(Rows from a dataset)
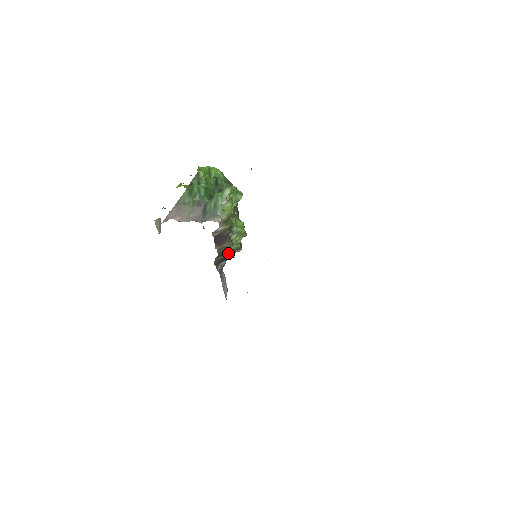
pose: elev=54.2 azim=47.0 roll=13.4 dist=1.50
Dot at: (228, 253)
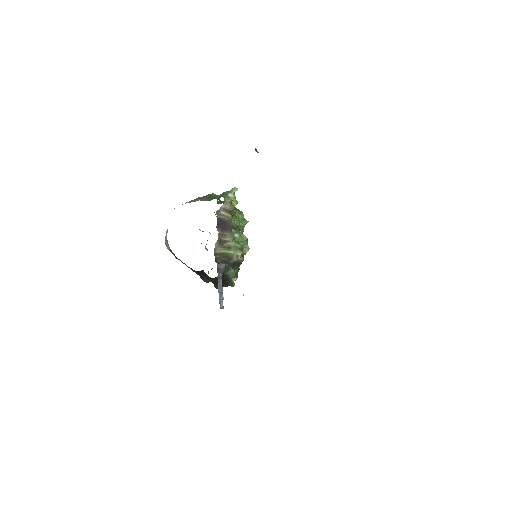
Dot at: (229, 251)
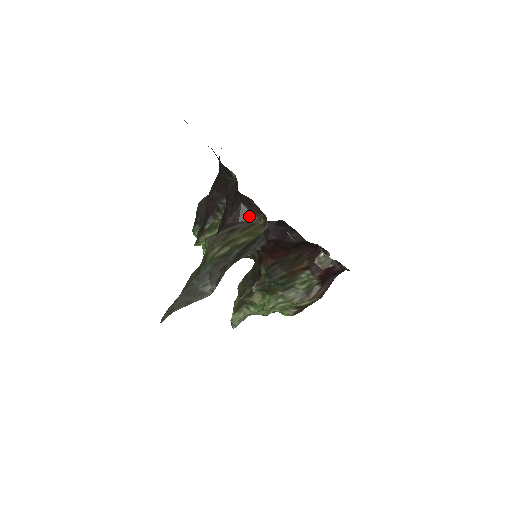
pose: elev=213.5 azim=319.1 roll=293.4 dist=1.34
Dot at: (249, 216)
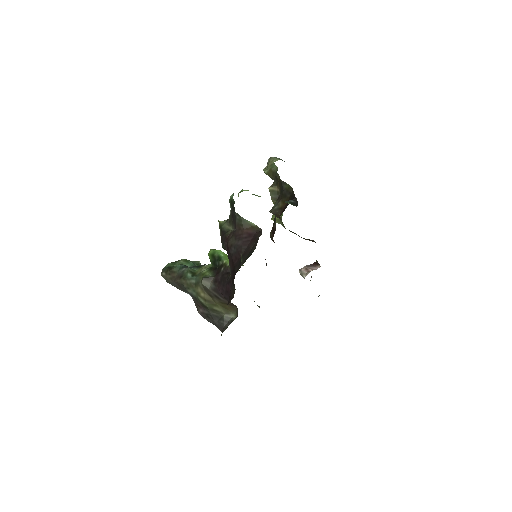
Dot at: (232, 303)
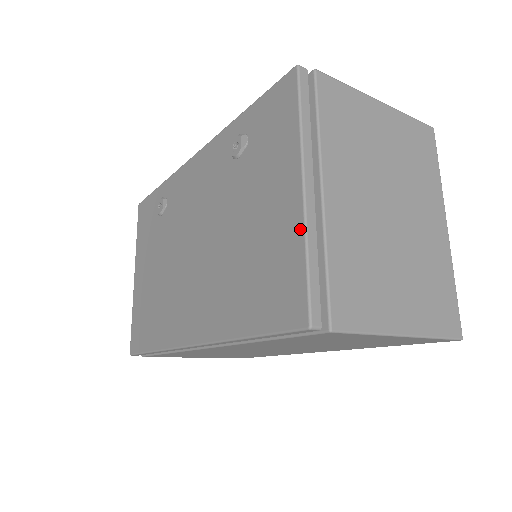
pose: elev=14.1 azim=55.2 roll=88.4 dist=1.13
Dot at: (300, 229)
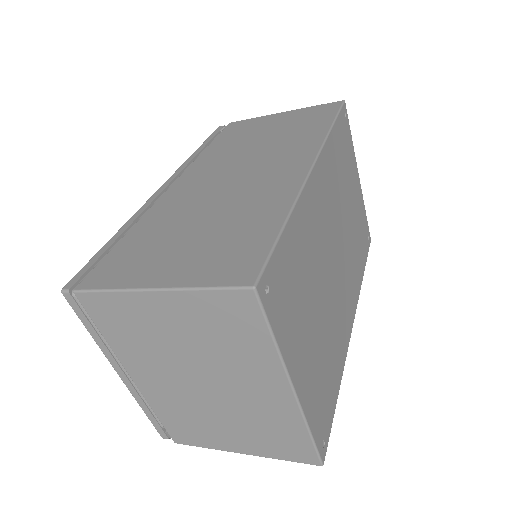
Dot at: occluded
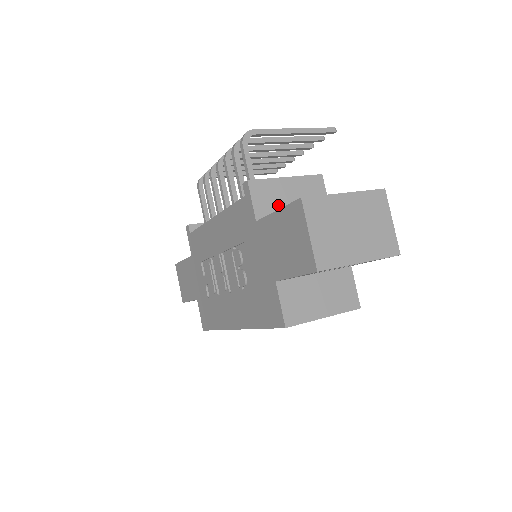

## CHALLENGE
Express the lines of all the entries above as a Markdown table with the columns "Row" and "Line," numbering each row and leaving out blank lines. Leave the pictures out of the answer.

## SOLUTION TO THIS TASK
| Row | Line |
|---|---|
| 1 | pose: elev=54.2 azim=47.0 roll=13.4 dist=1.50 |
| 2 | Dot at: (228, 253) |
| 3 | Dot at: (229, 251) |
| 4 | pose: elev=213.5 azim=319.1 roll=293.4 dist=1.34 |
| 5 | Dot at: (249, 216) |
| 6 | Dot at: (232, 303) |
| 7 | pose: elev=14.1 azim=55.2 roll=88.4 dist=1.13 |
| 8 | Dot at: (300, 229) |
| 9 | Dot at: occluded |